### Provided entries

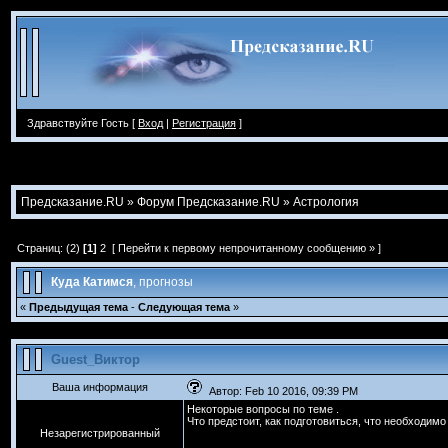
Здравствуйте Гость [
Вход
|
Регистрация
]
Предсказание.RU
»
Форум Предсказание.RU
»
Астрология
Страниц: (2)
[1]
2
[
Перейти к первому непрочитанному сообщению
» ]
Куда Катимся
, прогнозы
«
Предыдущая тема
-
Следующая тема
»
Guest_Виктор
Ваша информация
Автор: Feb 10 2016, 09:39 PM
Некоторые вопросы по теме .
Что предстоит, как подготовиться, что необходимо
Незарегистрированный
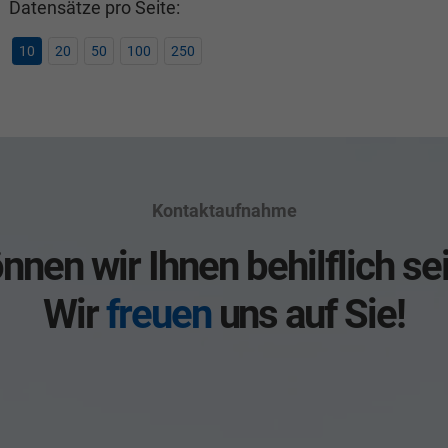
Datensätze pro Seite:
10
20
50
100
250
Kontaktaufnahme
nnen wir Ihnen behilflich se
Wir
freuen
uns auf Sie!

### Task statement
Search the material above for "Предсказание". Pull out each line where it shows up.

### Response to this exercise
Предсказание.RU
Форум Предсказание.RU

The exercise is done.